Task to complete
Would you please copy the entries exactly, leaving every picture aside?

The input
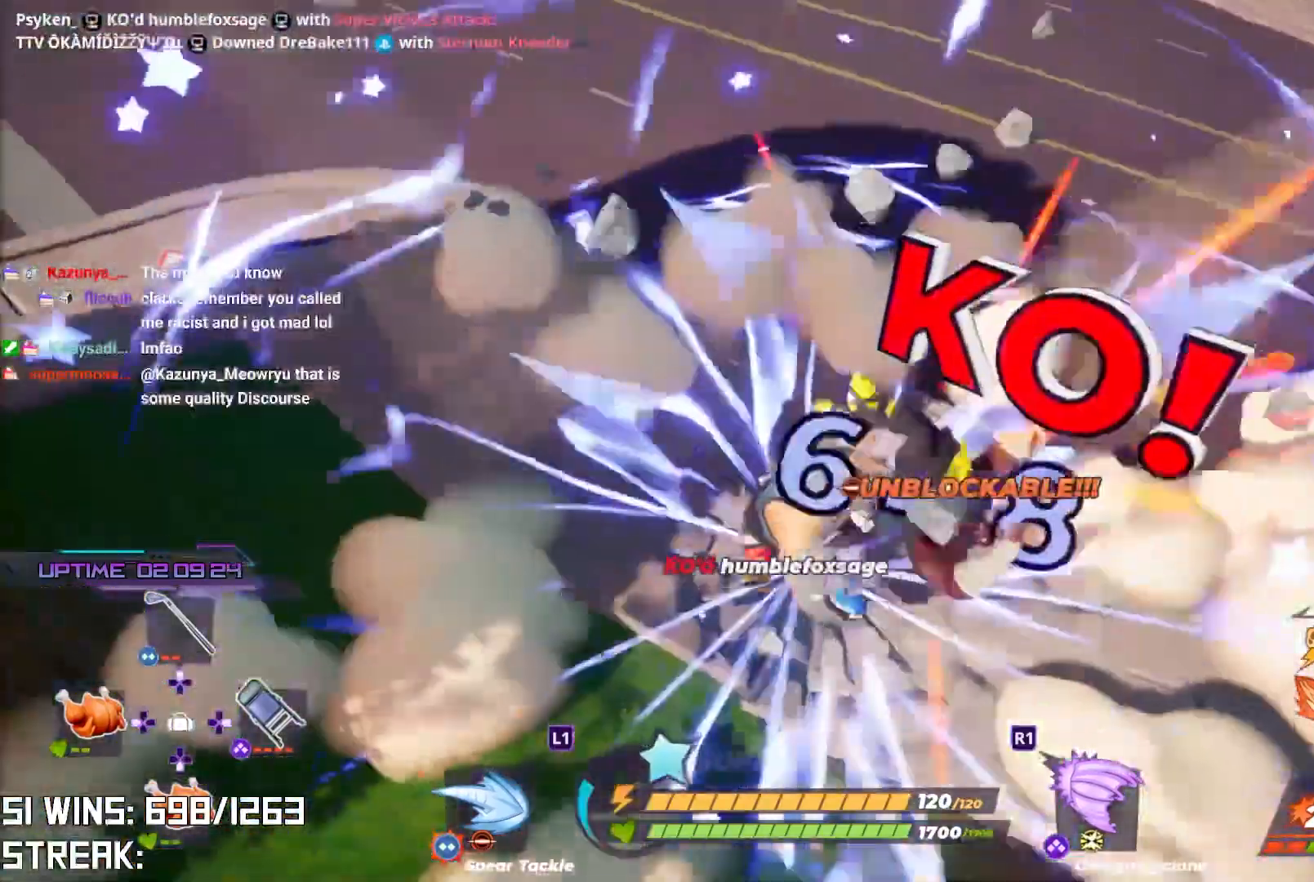
{"dt_ms": 500, "buttons": [], "left_stick": "left", "right_stick": "down-right", "events": [[67, "right_stick", "center"], [117, "R2", "up"], [183, "left_stick", "center"], [383, "left_stick", "left"], [433, "right_stick", "down"], [483, "right_stick", "down-right"]]}
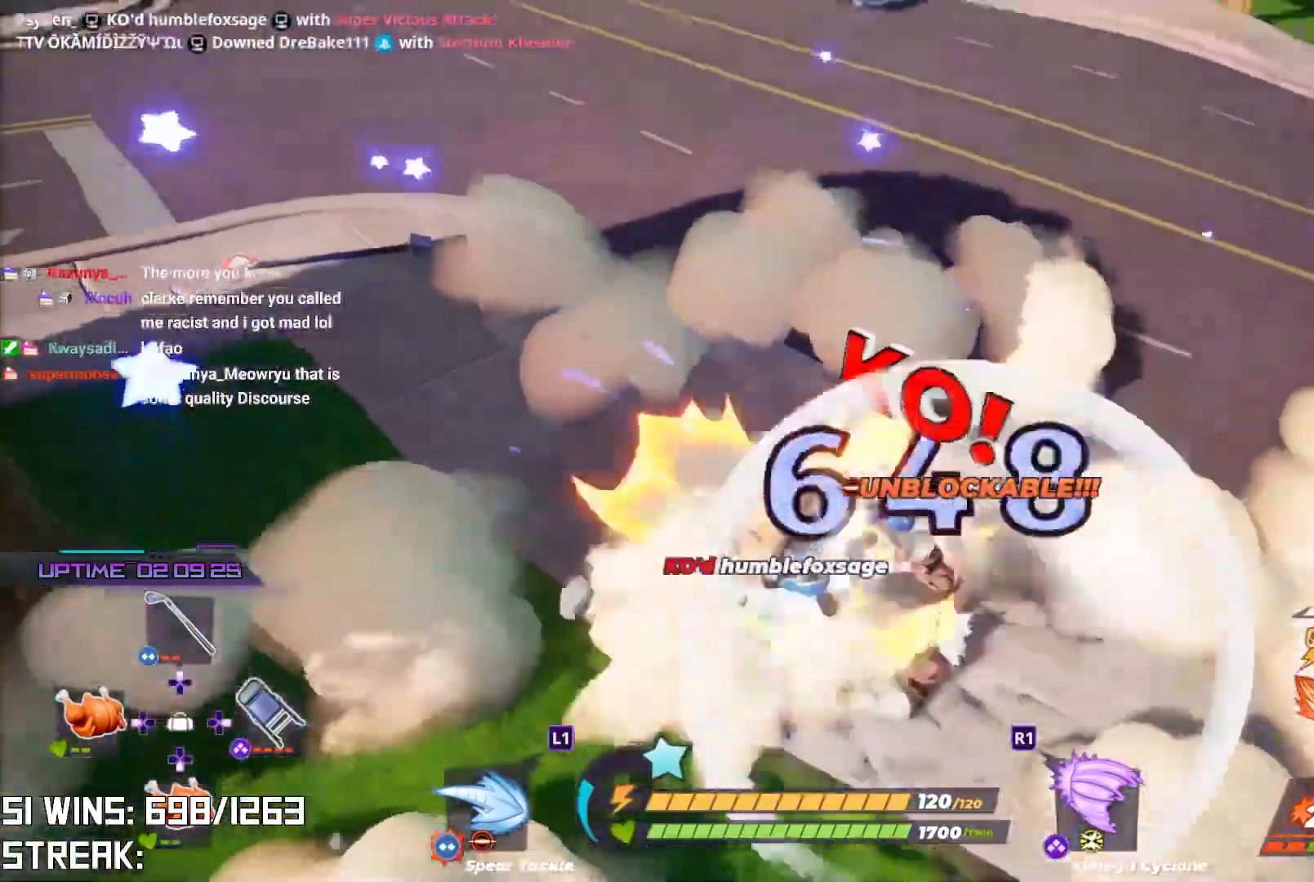
{"dt_ms": 500, "buttons": [], "left_stick": "up-left", "right_stick": "center", "events": [[167, "right_stick", "center"], [350, "left_stick", "up-left"]]}
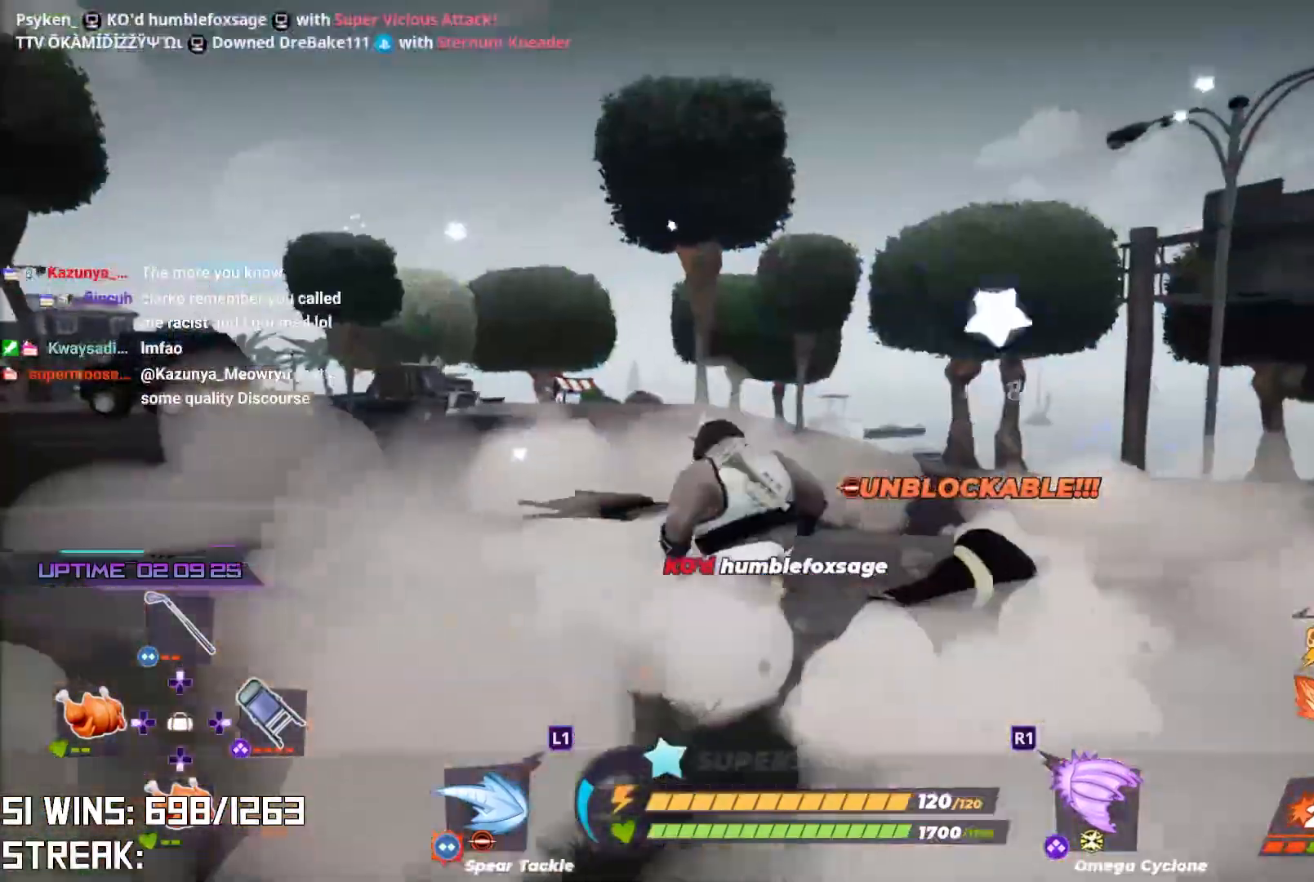
{"dt_ms": 500, "buttons": [], "left_stick": "down", "right_stick": "center", "events": [[133, "right_stick", "up-right"], [317, "right_stick", "center"], [467, "left_stick", "down"]]}
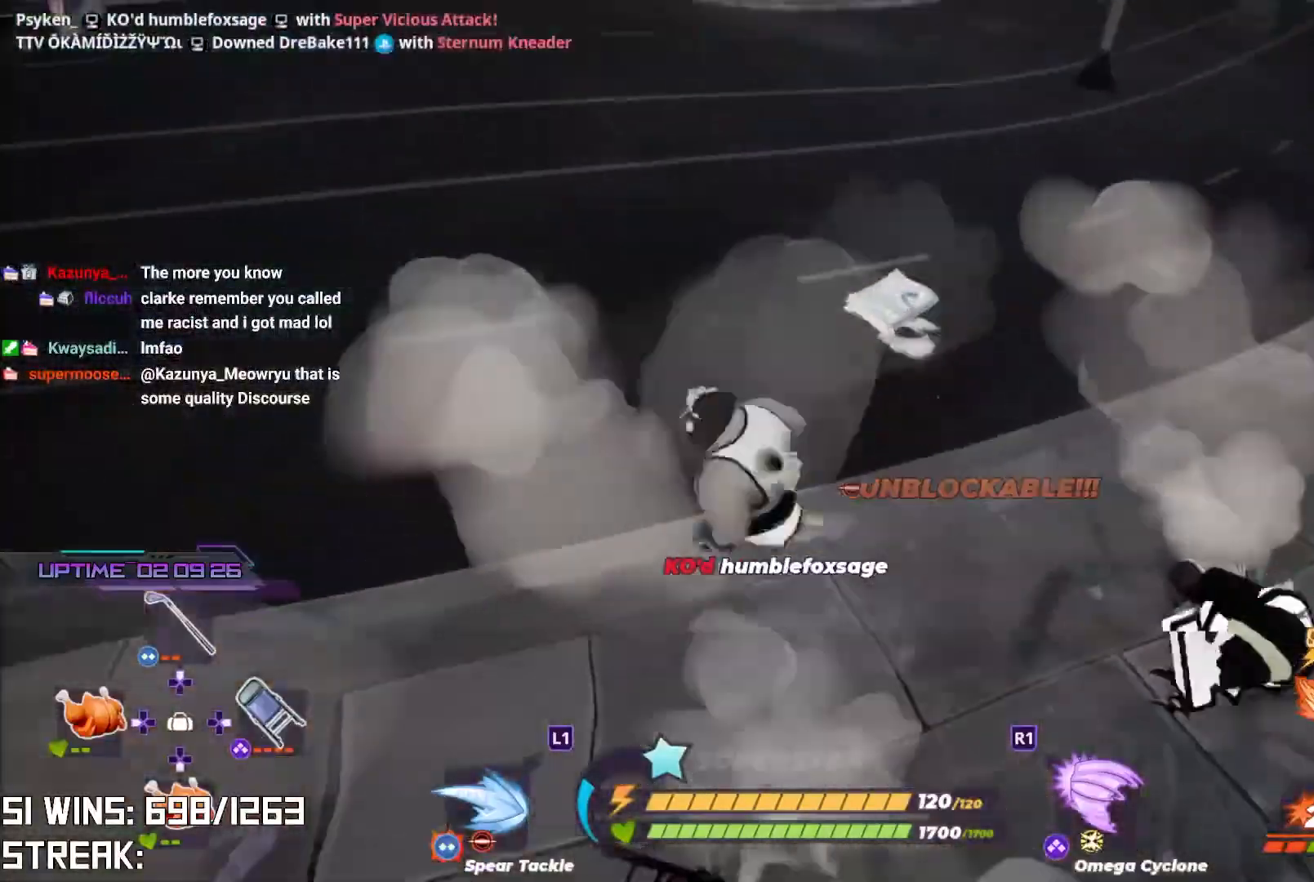
{"dt_ms": 500, "buttons": [], "left_stick": "right", "right_stick": "down-right", "events": [[17, "right_stick", "right"], [183, "left_stick", "down-right"], [267, "right_stick", "center"], [350, "left_stick", "right"], [500, "right_stick", "down-right"]]}
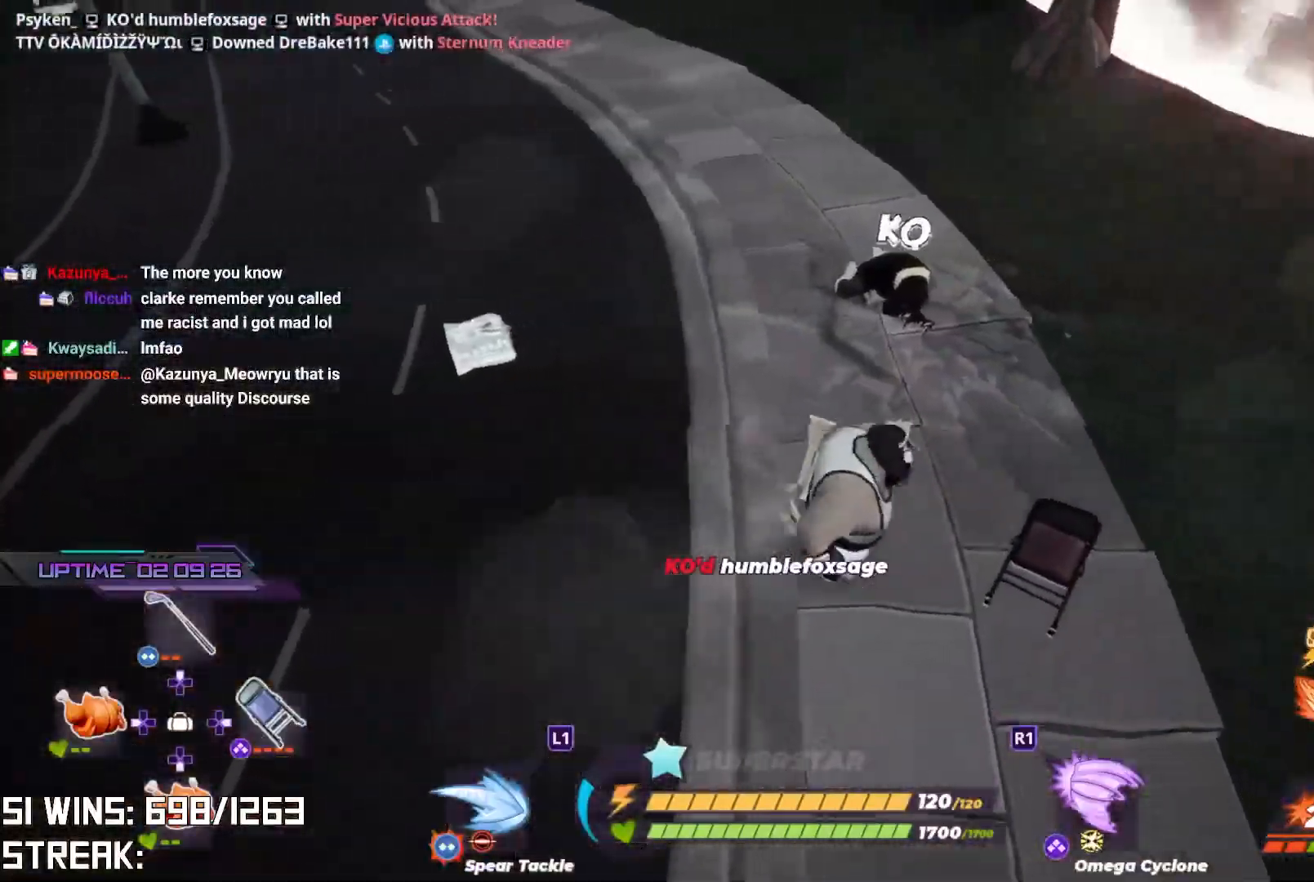
{"dt_ms": 500, "buttons": [], "left_stick": "up", "right_stick": "center", "events": [[150, "CIRCLE", "down"], [233, "right_stick", "center"], [250, "CIRCLE", "up"], [267, "left_stick", "up"]]}
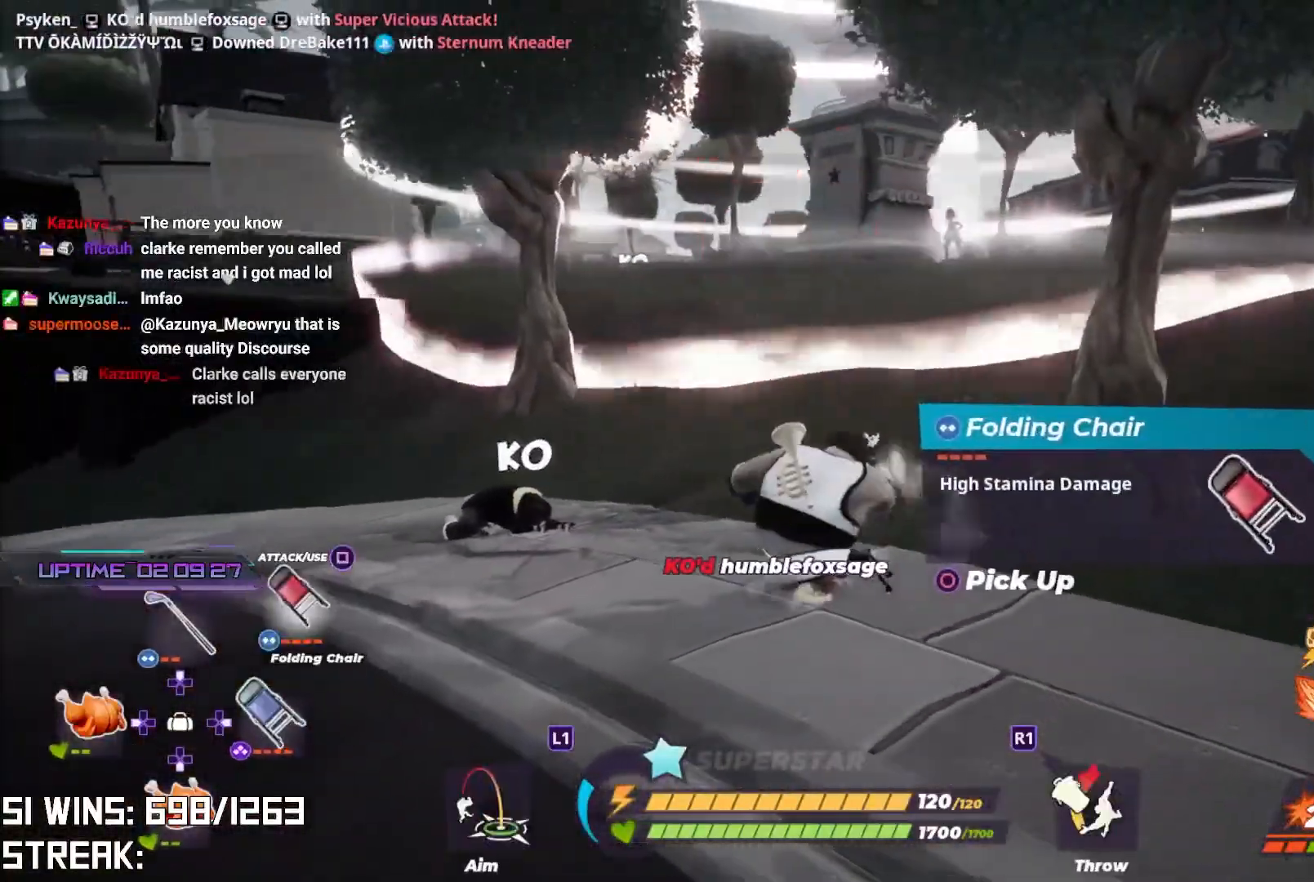
{"dt_ms": 500, "buttons": ["CROSS", "L2"], "left_stick": "up", "right_stick": "center", "events": [[233, "L2", "down"], [450, "CROSS", "down"]]}
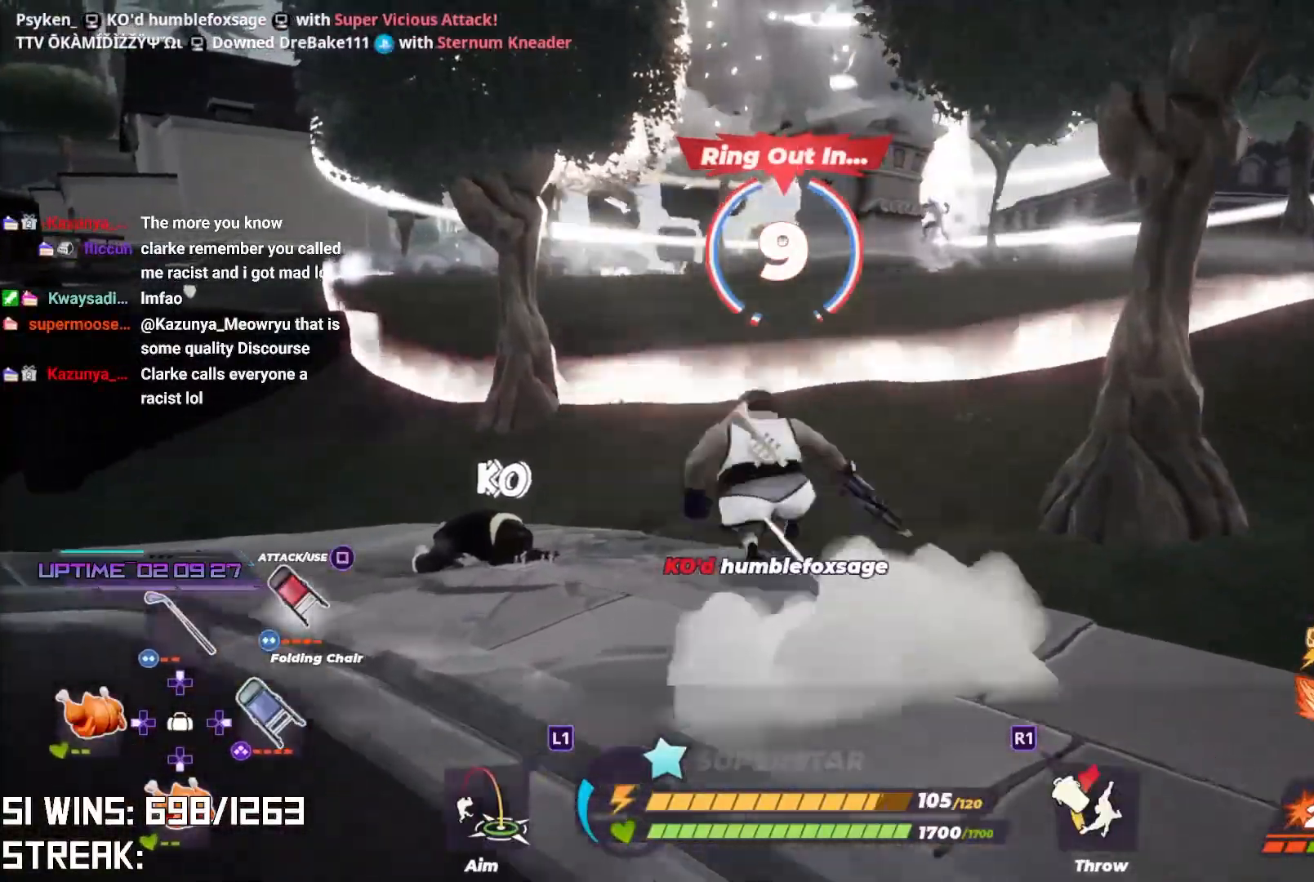
{"dt_ms": 500, "buttons": [], "left_stick": "up-left", "right_stick": "left", "events": [[50, "L2", "up"], [117, "CROSS", "up"], [133, "left_stick", "center"], [350, "left_stick", "up-left"], [483, "right_stick", "left"]]}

Result of the exercise
{"dt_ms": 500, "buttons": [], "left_stick": "left", "right_stick": "down-right", "events": [[67, "right_stick", "center"], [117, "R2", "up"], [183, "left_stick", "center"], [383, "left_stick", "left"], [433, "right_stick", "down"], [483, "right_stick", "down-right"]]}
{"dt_ms": 500, "buttons": [], "left_stick": "up-left", "right_stick": "center", "events": [[167, "right_stick", "center"], [350, "left_stick", "up-left"]]}
{"dt_ms": 500, "buttons": [], "left_stick": "down", "right_stick": "center", "events": [[133, "right_stick", "up-right"], [317, "right_stick", "center"], [467, "left_stick", "down"]]}
{"dt_ms": 500, "buttons": [], "left_stick": "right", "right_stick": "down-right", "events": [[17, "right_stick", "right"], [183, "left_stick", "down-right"], [267, "right_stick", "center"], [350, "left_stick", "right"], [500, "right_stick", "down-right"]]}
{"dt_ms": 500, "buttons": [], "left_stick": "up", "right_stick": "center", "events": [[150, "CIRCLE", "down"], [233, "right_stick", "center"], [250, "CIRCLE", "up"], [267, "left_stick", "up"]]}
{"dt_ms": 500, "buttons": ["CROSS", "L2"], "left_stick": "up", "right_stick": "center", "events": [[233, "L2", "down"], [450, "CROSS", "down"]]}
{"dt_ms": 500, "buttons": [], "left_stick": "up-left", "right_stick": "left", "events": [[50, "L2", "up"], [117, "CROSS", "up"], [133, "left_stick", "center"], [350, "left_stick", "up-left"], [483, "right_stick", "left"]]}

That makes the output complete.